The District had to hire a substitute teacher at a cost of $105 per day X 6 days X 165 people = $103,950
This single Conference alone cost CUSD $252,450.00 in conference fees and sub pay.
The CUEA guarantees every educator a minimum of 2 days of Professional Leave, but the District can provide more. Some parents have started to complain about the number of days teachers are not in the classroom.

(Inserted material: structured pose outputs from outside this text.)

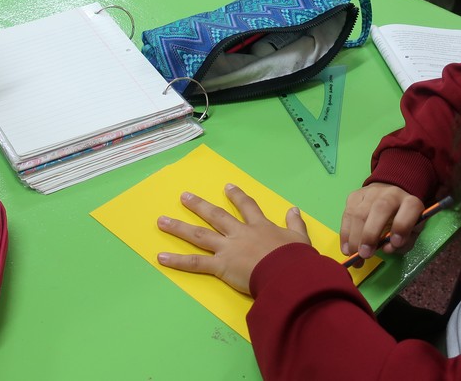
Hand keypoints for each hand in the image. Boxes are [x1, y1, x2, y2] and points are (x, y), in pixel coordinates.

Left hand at [156, 184, 310, 293]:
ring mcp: (227, 248)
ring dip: (179, 227)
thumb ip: (295, 224)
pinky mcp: (220, 266)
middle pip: (216, 216)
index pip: (247, 207)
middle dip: (199, 206)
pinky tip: (161, 257)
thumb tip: (294, 209)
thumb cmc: (295, 258)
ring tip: (162, 221)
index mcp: (259, 226)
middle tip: (184, 196)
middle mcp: (239, 233)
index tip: (228, 187)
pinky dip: (177, 261)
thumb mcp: (300, 238)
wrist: (287, 273)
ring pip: (199, 235)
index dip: (237, 196)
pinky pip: (195, 263)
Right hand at [340, 182, 424, 262]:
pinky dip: (345, 233)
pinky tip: (346, 248)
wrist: (389, 197)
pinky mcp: (355, 196)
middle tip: (365, 254)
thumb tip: (386, 249)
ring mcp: (371, 192)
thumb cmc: (401, 221)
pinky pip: (347, 214)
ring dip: (355, 237)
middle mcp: (392, 193)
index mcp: (410, 202)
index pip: (410, 208)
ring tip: (354, 255)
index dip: (402, 226)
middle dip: (370, 234)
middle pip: (380, 208)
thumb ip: (404, 243)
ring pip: (359, 213)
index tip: (395, 244)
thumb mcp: (411, 234)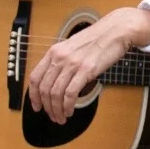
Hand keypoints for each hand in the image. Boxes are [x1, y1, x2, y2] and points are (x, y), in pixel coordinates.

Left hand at [26, 6, 149, 122]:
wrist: (116, 30)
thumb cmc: (97, 38)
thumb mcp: (72, 46)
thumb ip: (62, 61)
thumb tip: (56, 81)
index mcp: (54, 52)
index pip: (35, 77)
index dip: (33, 96)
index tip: (37, 106)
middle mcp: (60, 58)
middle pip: (45, 89)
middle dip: (47, 107)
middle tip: (53, 116)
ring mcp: (72, 64)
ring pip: (56, 94)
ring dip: (57, 110)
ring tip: (62, 117)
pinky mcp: (86, 70)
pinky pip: (70, 93)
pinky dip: (68, 106)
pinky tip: (70, 110)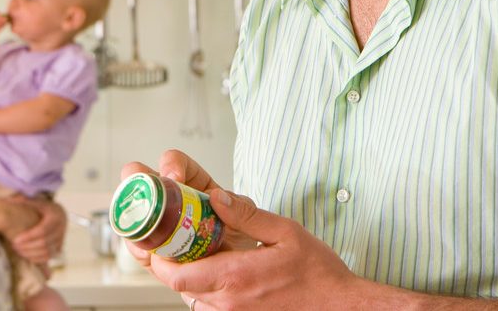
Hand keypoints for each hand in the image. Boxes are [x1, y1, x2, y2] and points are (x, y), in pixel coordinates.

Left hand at [8, 197, 66, 265]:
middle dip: (27, 246)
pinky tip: (26, 255)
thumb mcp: (38, 202)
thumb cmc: (45, 207)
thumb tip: (12, 199)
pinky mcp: (60, 247)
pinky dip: (38, 259)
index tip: (15, 240)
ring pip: (47, 252)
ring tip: (18, 250)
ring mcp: (61, 239)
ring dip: (31, 254)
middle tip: (14, 246)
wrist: (59, 214)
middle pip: (44, 243)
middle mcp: (61, 229)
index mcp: (56, 216)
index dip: (28, 237)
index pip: (42, 230)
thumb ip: (26, 201)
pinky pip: (49, 257)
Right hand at [117, 151, 258, 271]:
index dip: (171, 165)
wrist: (243, 271)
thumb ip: (242, 208)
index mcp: (193, 184)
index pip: (176, 163)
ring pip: (135, 213)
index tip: (174, 176)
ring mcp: (159, 225)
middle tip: (143, 191)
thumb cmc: (245, 239)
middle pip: (143, 180)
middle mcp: (171, 201)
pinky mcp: (155, 251)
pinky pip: (140, 246)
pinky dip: (140, 248)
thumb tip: (220, 198)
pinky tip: (147, 251)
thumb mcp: (253, 218)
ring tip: (143, 227)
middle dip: (137, 180)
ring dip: (134, 217)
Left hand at [150, 188, 360, 310]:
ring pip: (191, 297)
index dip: (159, 257)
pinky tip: (218, 269)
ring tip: (197, 251)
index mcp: (236, 276)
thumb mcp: (286, 231)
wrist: (338, 307)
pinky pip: (209, 305)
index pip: (176, 274)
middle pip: (178, 286)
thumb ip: (246, 214)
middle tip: (173, 238)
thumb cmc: (318, 273)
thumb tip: (215, 197)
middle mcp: (229, 302)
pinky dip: (205, 288)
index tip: (158, 237)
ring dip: (188, 275)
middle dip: (170, 262)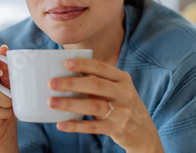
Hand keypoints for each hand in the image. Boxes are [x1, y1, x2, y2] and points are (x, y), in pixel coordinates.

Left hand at [47, 58, 163, 151]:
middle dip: (71, 83)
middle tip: (51, 83)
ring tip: (51, 102)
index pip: (101, 68)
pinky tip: (61, 124)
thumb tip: (65, 74)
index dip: (83, 64)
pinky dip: (76, 126)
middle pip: (95, 85)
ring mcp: (122, 112)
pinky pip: (93, 127)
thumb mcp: (117, 89)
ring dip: (70, 104)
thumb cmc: (122, 104)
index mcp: (122, 79)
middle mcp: (124, 93)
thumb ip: (98, 82)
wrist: (144, 132)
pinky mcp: (117, 129)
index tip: (65, 63)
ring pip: (93, 106)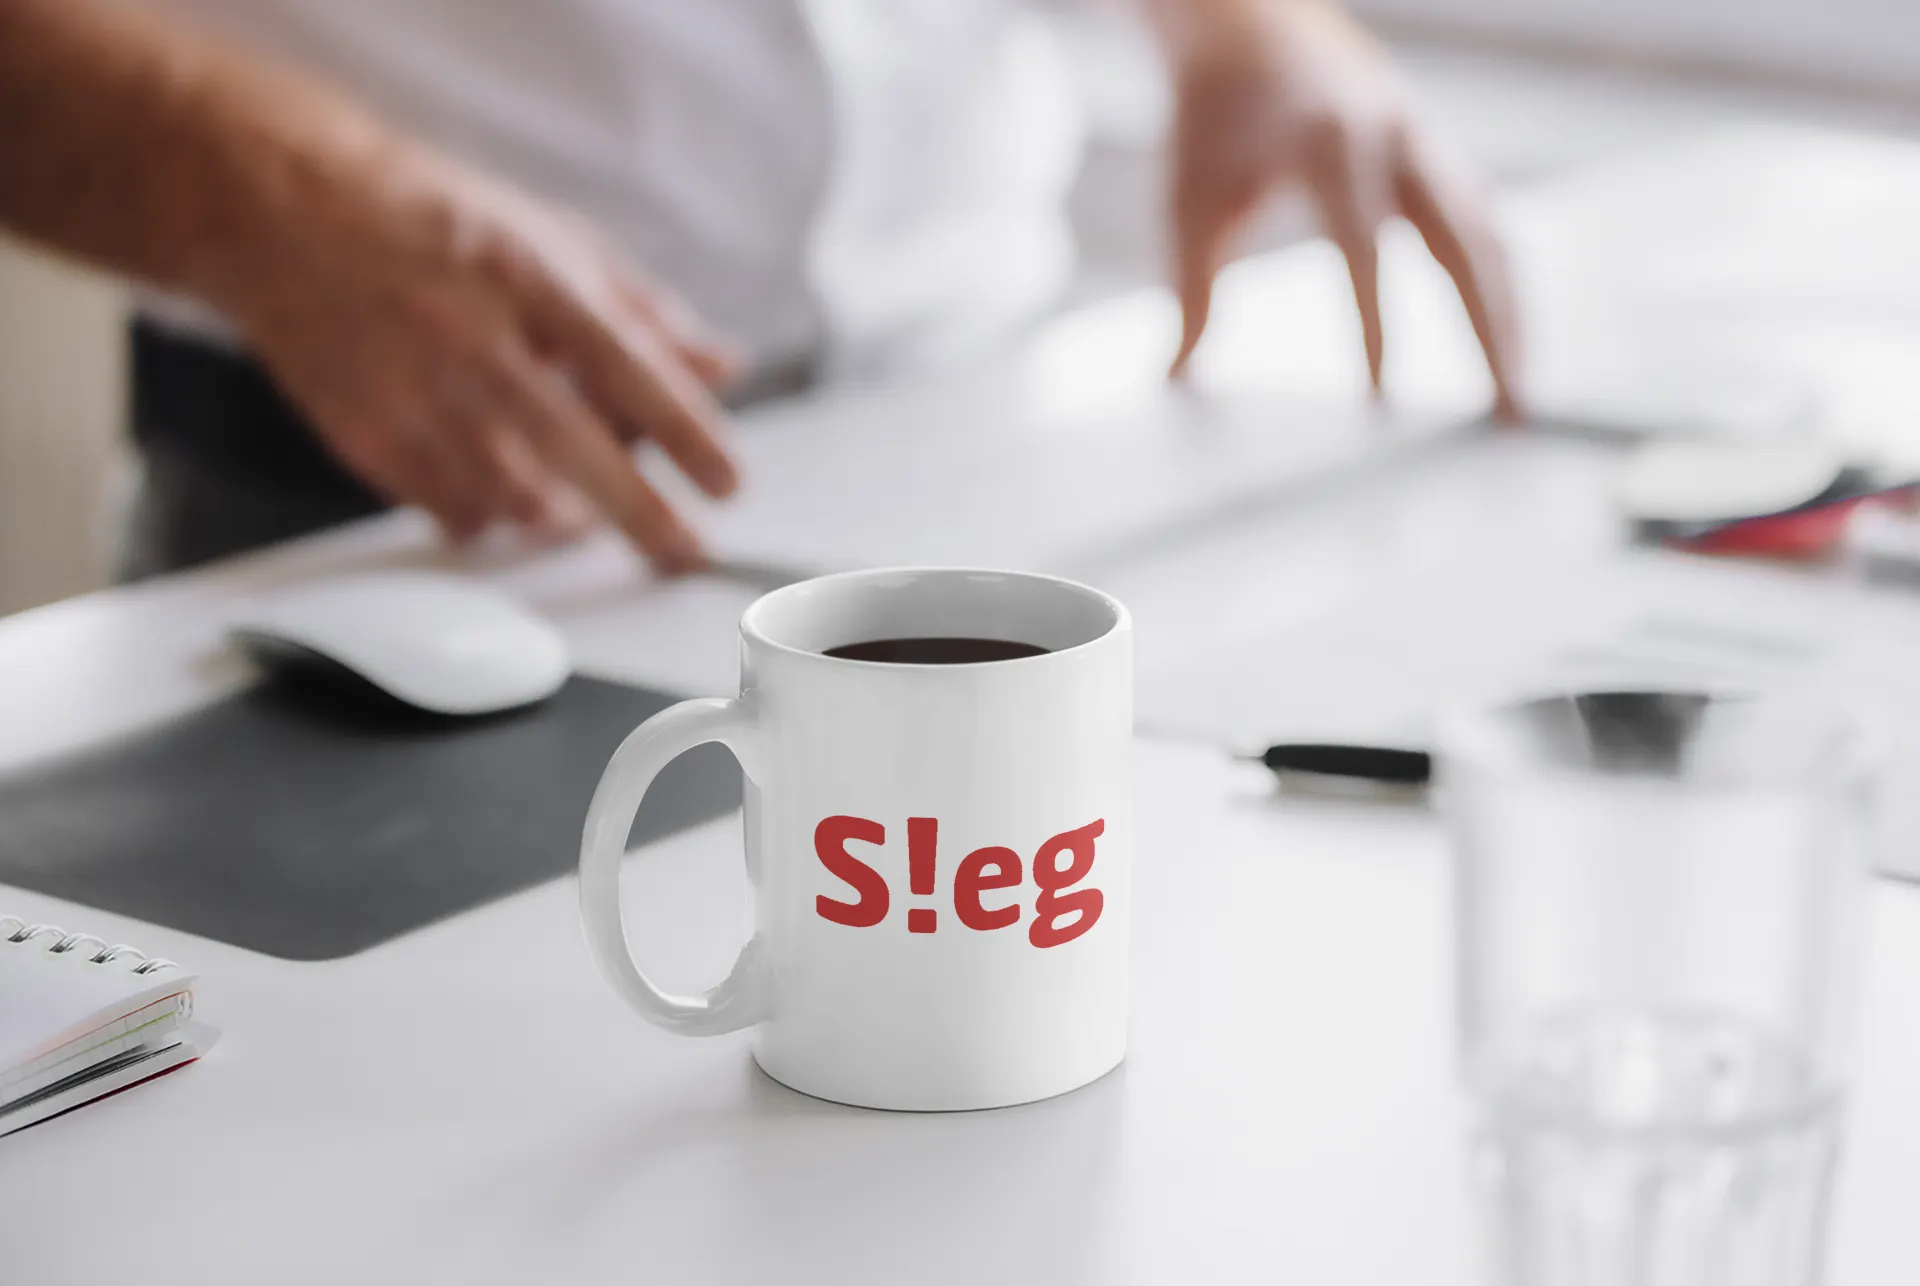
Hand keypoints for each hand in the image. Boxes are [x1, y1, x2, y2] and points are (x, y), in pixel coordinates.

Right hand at [213, 145, 741, 571]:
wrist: (281, 210)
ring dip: (565, 515)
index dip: (686, 431)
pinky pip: (456, 515)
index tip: (729, 484)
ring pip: (515, 500)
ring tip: (578, 492)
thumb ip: (643, 312)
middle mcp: (467, 332)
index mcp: (526, 272)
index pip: (627, 363)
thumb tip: (722, 368)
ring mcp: (409, 388)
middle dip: (643, 518)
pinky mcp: (364, 435)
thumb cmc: (434, 224)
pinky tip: (501, 480)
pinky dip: (495, 515)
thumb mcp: (552, 239)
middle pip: (574, 449)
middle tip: (687, 554)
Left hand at [1164, 0, 1520, 418]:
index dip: (1374, 324)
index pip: (1362, 249)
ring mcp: (1426, 142)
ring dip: (1511, 315)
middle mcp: (1396, 137)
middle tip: (1509, 413)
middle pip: (1465, 245)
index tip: (1380, 398)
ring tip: (1518, 393)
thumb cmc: (1210, 119)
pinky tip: (1508, 340)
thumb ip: (1188, 290)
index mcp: (1329, 144)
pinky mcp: (1436, 152)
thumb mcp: (1187, 200)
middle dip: (1490, 331)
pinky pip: (1487, 222)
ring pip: (1491, 236)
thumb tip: (1175, 378)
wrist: (1247, 24)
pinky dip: (1501, 282)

Teachers That Miss More than 10 days of School are Chronically Absent and that Hurts Student Achievement

Roll Call - The Importance of Teacher Attendance
http://www.nctq.org/dmsView/RollCall_TeacherAttendance
Using school district data for 40 of the country’s largest metropolitan areas for the 2012 – 2013 school year,1 we found:
  • On average, public school teachers were in the classroom 94 percent of the school year, missing nearly 11 days out of a 186-day school year (the average school year length). Teachers used slightly less than all of the short-term leave offered by the district, an average of 13 days in the 40 districts.
  • 16 percent of all teachers were classified as chronically absent teachers because they missed 18 days or more in the school year, accounting for almost a third of all absences.
  • In spite of previous research to the contrary, this study did not find a relationship between teacher absence and the poverty levels of the children in the school building.2
  • Districts with formal policies in place to discourage teacher absenteeism did not appear to have better attendance rates than those without such policies, suggesting that the most common policies are not particularly effective.

With 10 days of sick leave and a minimum of 2 days for Professional Development (12 days total) every teacher in CUSD would be marked "Chronically Absent".